- Born: 1949 Sarıyer, Istanbul, Turkey
- Died: 18 October 2021 (aged 71–72) Istanbul, Turkey
- Education: Kabataş Boys High School
- Alma mater: Istanbul Technical University
- Occupation: Engineer · entrepreneur
- Known for: Founder of Baykar
- Spouse: Canan Bayraktar
- Children: Haluk Bayraktar; Selçuk Bayraktar; Ahmet Bayraktar;

= Özdemir Bayraktar =

Turkish entrepreneur and engineer (1949–2021)

Özdemir Bayraktar (1949 – 18 October 2021) was a Turkish engineer and entrepreneur.

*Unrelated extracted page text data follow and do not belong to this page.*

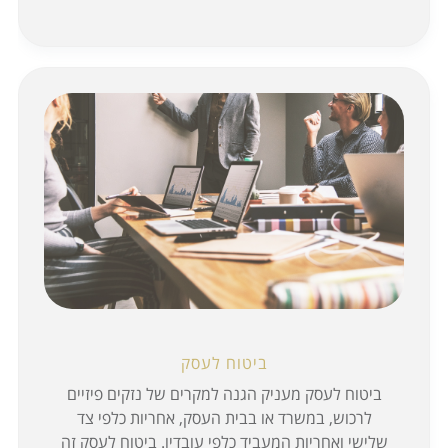
ביטוח לעסק
ביטוח לעסק מעניק הגנה למקרים של נזקים פיזיים
לרכוש, במשרד או בבית העסק, אחריות כלפי צד
שלישי ואחריות המעביד כלפי עובדיו. ביטוח לעסק זה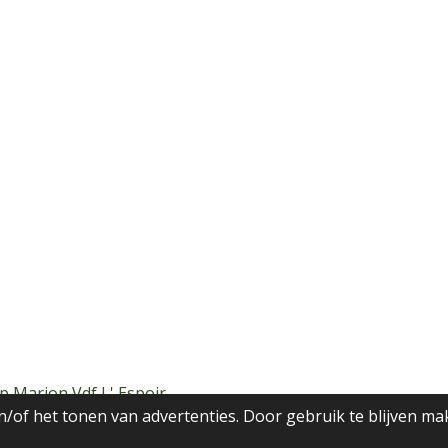
p Marion Vdf L' Espoir
/of het tonen van advertenties. Door gebruik te blijven ma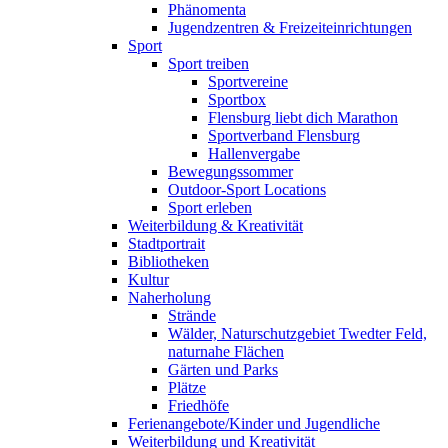
Phänomenta
Jugendzentren & Freizeiteinrichtungen
Sport
Sport treiben
Sportvereine
Sportbox
Flensburg liebt dich Marathon
Sportverband Flensburg
Hallenvergabe
Bewegungssommer
Outdoor-Sport Locations
Sport erleben
Weiterbildung & Kreativität
Stadtportrait
Bibliotheken
Kultur
Naherholung
Strände
Wälder, Naturschutzgebiet Twedter Feld,
naturnahe Flächen
Gärten und Parks
Plätze
Friedhöfe
Ferienangebote/Kinder und Jugendliche
Weiterbildung und Kreativität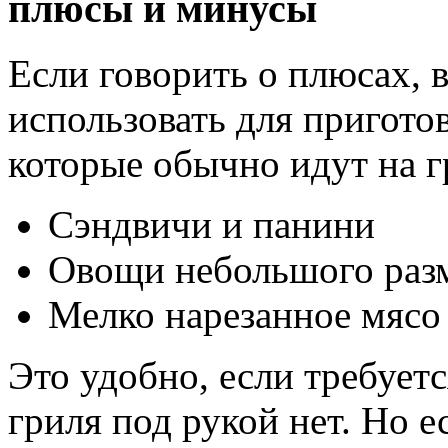
плюсы и минусы
Если говорить о плюсах,
использовать для пригото
которые обычно идут на г
Сэндвичи и панини
Овощи небольшого раз
Мелко нарезанное мясо
Это удобно, если требуетс
гриля под рукой нет. Но 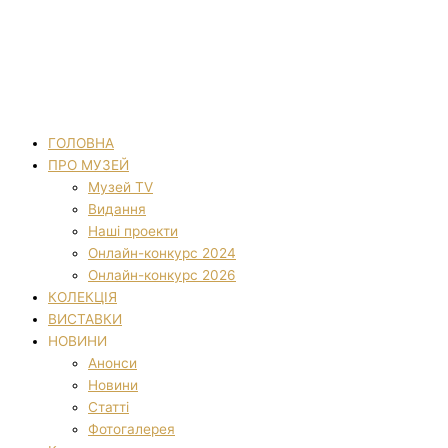
ГОЛОВНА
ПРО МУЗЕЙ
Музей TV
Видання
Наші проекти
Онлайн-конкурс 2024
Онлайн-конкурс 2026
КОЛЕКЦІЯ
ВИСТАВКИ
НОВИНИ
Анонси
Новини
Статті
Фотогалерея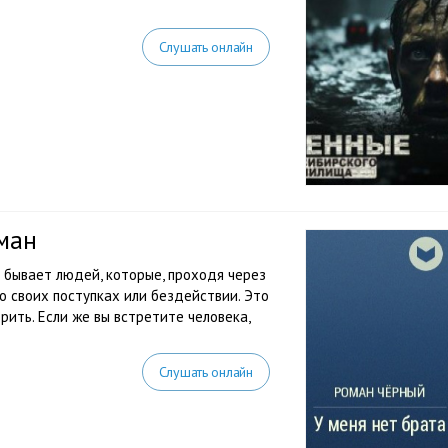
Слушать онлайн
ман
 бывает людей, которые, проходя через
 о своих поступках или бездействии. Это
рить. Если же вы встретите человека,
Слушать онлайн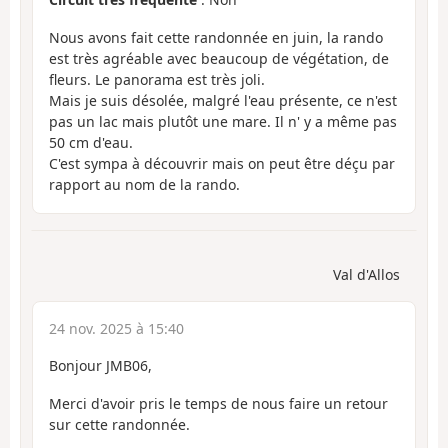
Nous avons fait cette randonnée en juin, la rando
est très agréable avec beaucoup de végétation, de
fleurs. Le panorama est très joli.
Mais je suis désolée, malgré l'eau présente, ce n'est
pas un lac mais plutôt une mare. Il n' y a même pas
50 cm d'eau.
C'est sympa à découvrir mais on peut être déçu par
rapport au nom de la rando.
Val d'Allos
24 nov. 2025 à 15:40
Bonjour JMB06,
Merci d'avoir pris le temps de nous faire un retour
sur cette randonnée.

He founded the Turkish private defense company Baykar and was its Chairman of the Board of Directors until his death in 2021. Bayraktar also contributed heavily to Turkey's UCAV industry, as a lead designer of the Baykar Bayraktar TB2 and the architect of the Baykar Bayraktar Akıncı.

== Early life ==
Özdemir Bayraktar was born in 1949 in the Garipçe neighborhood of Sarıyer, Istanbul, Turkey. His father was Lütfi Reis of Sürmene. He graduated from Kabataş Boys High School in Istanbul in 1967 and graduated from Istanbul Technical University's Department of Mechanical Engineering in 1972. He later graduated with a Master's degree from ITU's Department of Engines.

== Career ==
Bayraktar started his career as an engineer focusing on internal combustion engines. He worked at several of Turkey's leading industrial companies, including Burdur Tractors and Istanbul Retaining Ring Uzel.

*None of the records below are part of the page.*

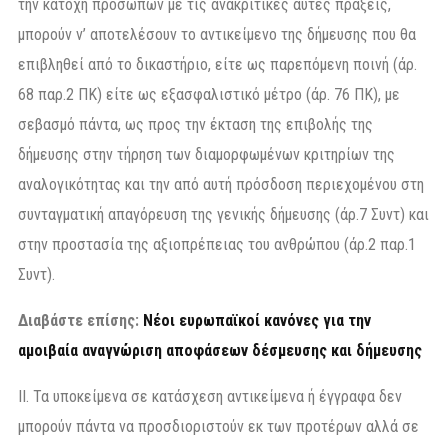
την κατοχή προσώπων με τις ανακριτικές αυτές πράξεις,
μπορούν ν’ αποτελέσουν το αντικείμενο της δήμευσης που θα
επιβληθεί από το δικαστήριο, είτε ως παρεπόμενη ποινή (άρ.
68 παρ.2 ΠΚ) είτε ως εξασφαλιστικό μέτρο (άρ. 76 ΠΚ), με
σεβασμό πάντα, ως προς την έκταση της επιβολής της
δήμευσης στην τήρηση των διαμορφωμένων κριτηρίων της
αναλογικότητας και την από αυτή πρόσδοση περιεχομένου στη
συνταγματική απαγόρευση της γενικής δήμευσης (άρ.7 Συντ) και
στην προστασία της αξιοπρέπειας του ανθρώπου (άρ.2 παρ.1
Συντ).
Διαβάστε επίσης:
Νέοι ευρωπαϊκοί κανόνες για την
αμοιβαία αναγνώριση αποφάσεων δέσμευσης και δήμευσης
ΙΙ. Τα υποκείμενα σε κατάσχεση αντικείμενα ή έγγραφα δεν
μπορούν πάντα να προσδιοριστούν εκ των προτέρων αλλά σε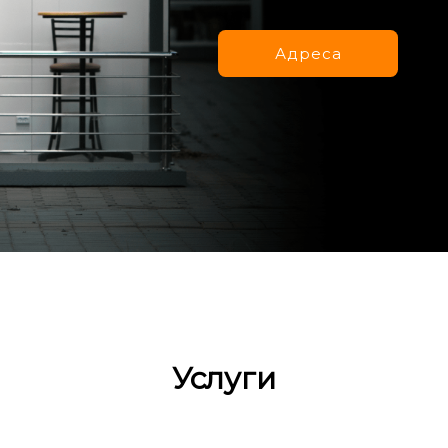
Адреса
Услуги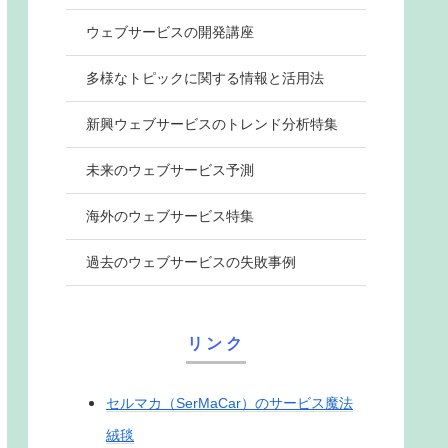
ウェブサービスの開発講座
多様なトピックに関する情報と活用法
新興ウェブサービスのトレンド分析特集
未来のウェブサービス予測
海外のウェブサービス特集
過去のウェブサービスの失敗事例
リンク
セルマカ（SerMaCar）のサービス魔法
絨毯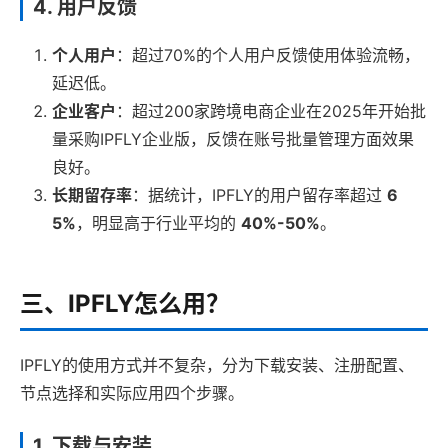
4. 用户反馈
个人用户
：超过70%的个人用户反馈使用体验流畅，
延迟低。
企业客户
：超过200家跨境电商企业在2025年开始批
量采购IPFLY企业版，反馈在账号批量管理方面效果
良好。
长期留存率
：据统计，IPFLY的用户留存率超过
6
5%
，明显高于行业平均的
40%-50%
。
三、IPFLY怎么用？
IPFLY的使用方式并不复杂，分为下载安装、注册配置、
节点选择和实际应用四个步骤。
1. 下载与安装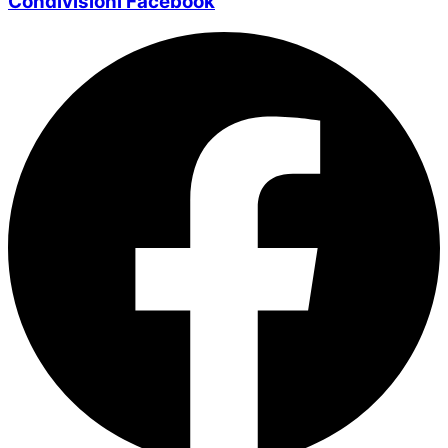
Condivisioni Facebook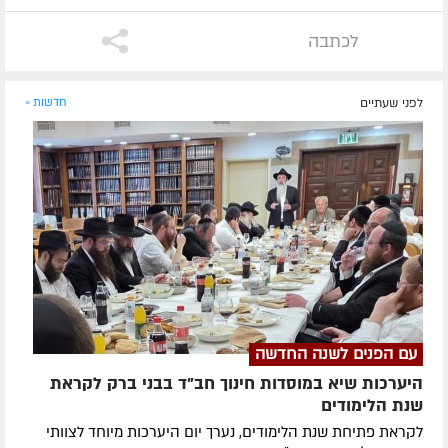
לכתבה
לפני שעתיים
חדשות »
עם הפנים לשנה החדשה
היערכות שיא במוסדות חינוך חב"ד בבני ברק לקראת
שנת הלימודים
לקראת פתיחת שנת הלימודים, נערך יום היערכות מיוחד לצוותי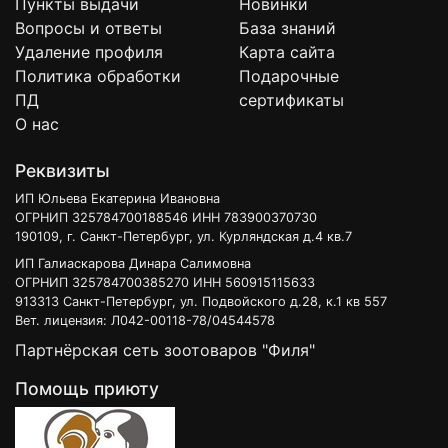
Пункты выдачи
Новинки
Вопросы и ответы
База знаний
Удаление профиля
Карта сайта
Политика обработки
Подарочные
ПД
сертификаты
О нас
Реквизиты
ИП Юльева Екатерина Ивановна
ОГРНИП 325784700188546 ИНН 783900370730
190109, г. Санкт-Петербург, ул. Курляндская д.4 кв.7
ИП Галиаскарова Динара Салимовна
ОГРНИП 325784700385270 ИНН 560915115633
913313 Санкт-Петербург, ул. Подвойского д.28, к.1 кв 557
Вет. лицензия: Л042-00118-78/04544578
Партнёрская сеть зоотоваров "Филя"
Помощь приюту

In 1984, Bayraktar founded the company Baykar Makina, a subcontractor supplier of CNC precision machines which aimed to manufacture and sell automobile parts such as engines, pumps, and spare parts. The company began working with the Turkish military in the 1990s. In 2004, while assisting his son Selçuk with his MIT PhD dissertation on unmanned aerial vehicles, he made the decision to begin focusing Baykar's efforts on designing UCAVs.

Bayraktar contributed to Selçuk's design of the Bayraktar TB2, based on the Bayraktar TB1 prototype, which had its first flight in August 2014. He later designed the Bayraktar Akıncı which flew for the first time in December 2019.

== Personal life and death ==
Bayraktar married Canan Bayraktar, a graduate of Istanbul University Faculty of Economics. The couple had three sons together. Bayraktar's eldest son, Haluk, later became CEO and President of Baykar, while his middle son, Selçuk, later became CTO and Chairman of the Board of Baykar. He held a private pilot's license.

On 1 April 2021, he was awarded the Karabakh Order by Azerbaijani president Ilham Aliyev for his "contribution to the liberation of Karabakh from the occupation of Armenia". Özdemir Bayraktar died on 18 October 2021.